La Bataille d’Anghiari
   Un autre grand projet florentin, dont les dates s’entremêlent avec les dates du premier, les réunit en effet. Celui de la commande d’une vaste composition murale destinée à orner un mur de la Salle du Conseil du Palais de la Seigneurie, à Florence. La Bataille d’Anghiari (29 juin 1440). En octobre 1503, Léonard passe contrat avec la Seigneurie de Florence. Signe qu’il en accepte le programme de propagande politique qui lui est imposé. Il s’agit en effet d’exalter la victoire des Florentins menés par Giovanni Paolo Orsini contre les Milanais conduits par le condottiere Niccolò Piccinino. Et de dénoncer le « condiotterisme » au profit de la République. La Bataille d’Anghiari se doit donc d’être convaincante.
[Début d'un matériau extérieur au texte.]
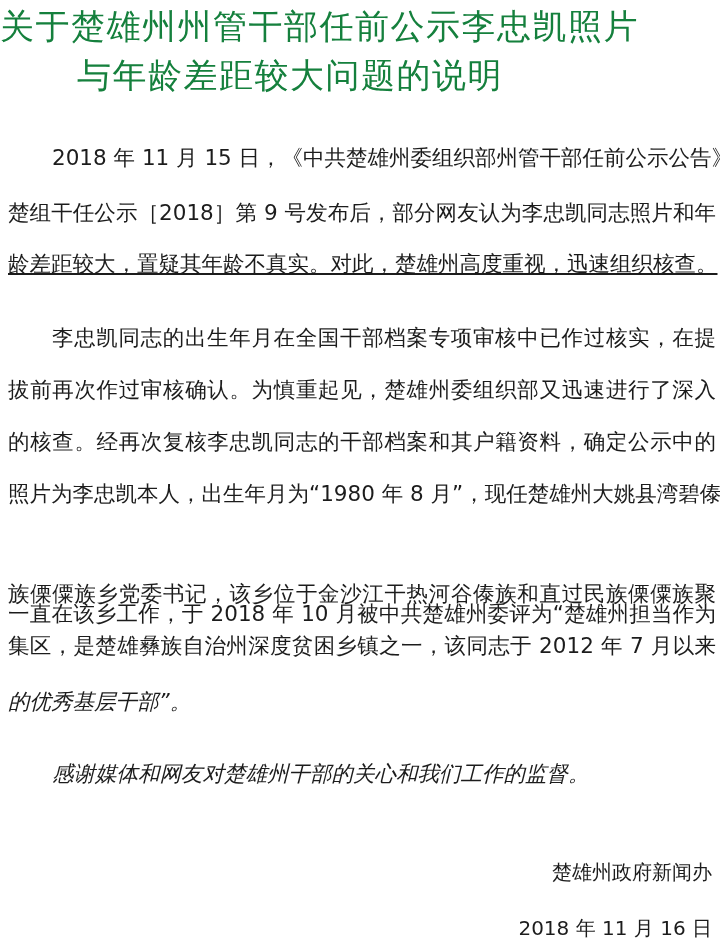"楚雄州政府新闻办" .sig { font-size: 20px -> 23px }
Quel rôle Machiavel a-t-il joué pour appuyer la candidature de Léonard ? Le nom du Secrétaire de la Chancellerie figure au bas du second contrat, daté du 4 mai 1504, confirmant la validité du premier (égaré !!!).
   Or, Léonard de Vinci, rôdé au spectacle en direct de la guerre et des désastres, s’empresse de déroger aux lois et aux règles que l’on attend de lui. Et le peintre, marqué par le souvenir des armées décimées par les combats, résiste à faire l’apologie de la bataille. Refaire une peinture semblable à celle de Paolo Uccello, son prédécesseur, il ne saurait en être question. Même si la « qualità dei tempi est marquée par l’omniprésence de la guerre », la guerre a changé de visage. Léonard transforme à sa guise le programme qui lui a été proposé, modifiant les scènes et leur agencement selon sa propre vision. Si l’artiste se met au travail et s’acharne sur maquettes et cartons ― il songe un moment à abandonner le projet ―, c’est sans précipitation et avec de nombreux atermoiements. À croire que son tempo n’est pas celui de ses commanditaires. Léonard leur oppose lenteur déconcertante et repentirs. Sans parler des défauts matériels qui altèrent sans cesse son travail, en modifient le cours et obligent l’artiste à réfléchir à d’autres techniques de peinture. Et jusque dans les moindres détails. Autant de motifs qui retardent l’élaboration de l’œuvre et son avancée dans les délais imposés par Piero Soderini, gonfalonnier de justice, en qui Machiavel a trouvé son modèle de « Prince républicain ». Autant de motifs, auxquels il faut encore ajouter les obstacles occasionnés par divers événements contraires, qui mettent en péril la réalisation de l’œuvre annoncée. Le vendredi 6 juin 1505, Léonard consigne dans son carnet la catastrophe qui survint ce jour-là et emporta définitivement son travail :
   « Au moment où je donnais le premier coup de pinceau, le temps se gâta ; le tocsin sonna pour appeler les gens à se rassembler. Le carton se déchira, l’eau se renversa et le vase d’eau qu’on apportait se brisa. »
  En définitive, « la bataille d’Anghiari n’aura pas lieu ». La seule scène achevée du vaste ensemble de La Bataille d’Anghiari est la Lutte pour l’étendard.
   Quant à Machiavel, il décrit longuement la campagne d’Anghiari dans son Histoire de Florence. Mais le récit qu’il fait de la bataille défie toute vraisemblance. Ainsi, Machiavel se refuse-t-il à son tour à vanter l’héroïsme des soldats vibrant dans le combat. Sous sa plume cynique, les hauts faits d’armes sont ridiculisés, la mémoire civique bafouée.
  Au cœur de la bataille de leur temps, dans ce « temps commun, qui les fit contemporains », La Bataille d’Anghiari signa la dernière rencontre muette de Léonard et de Machiavel.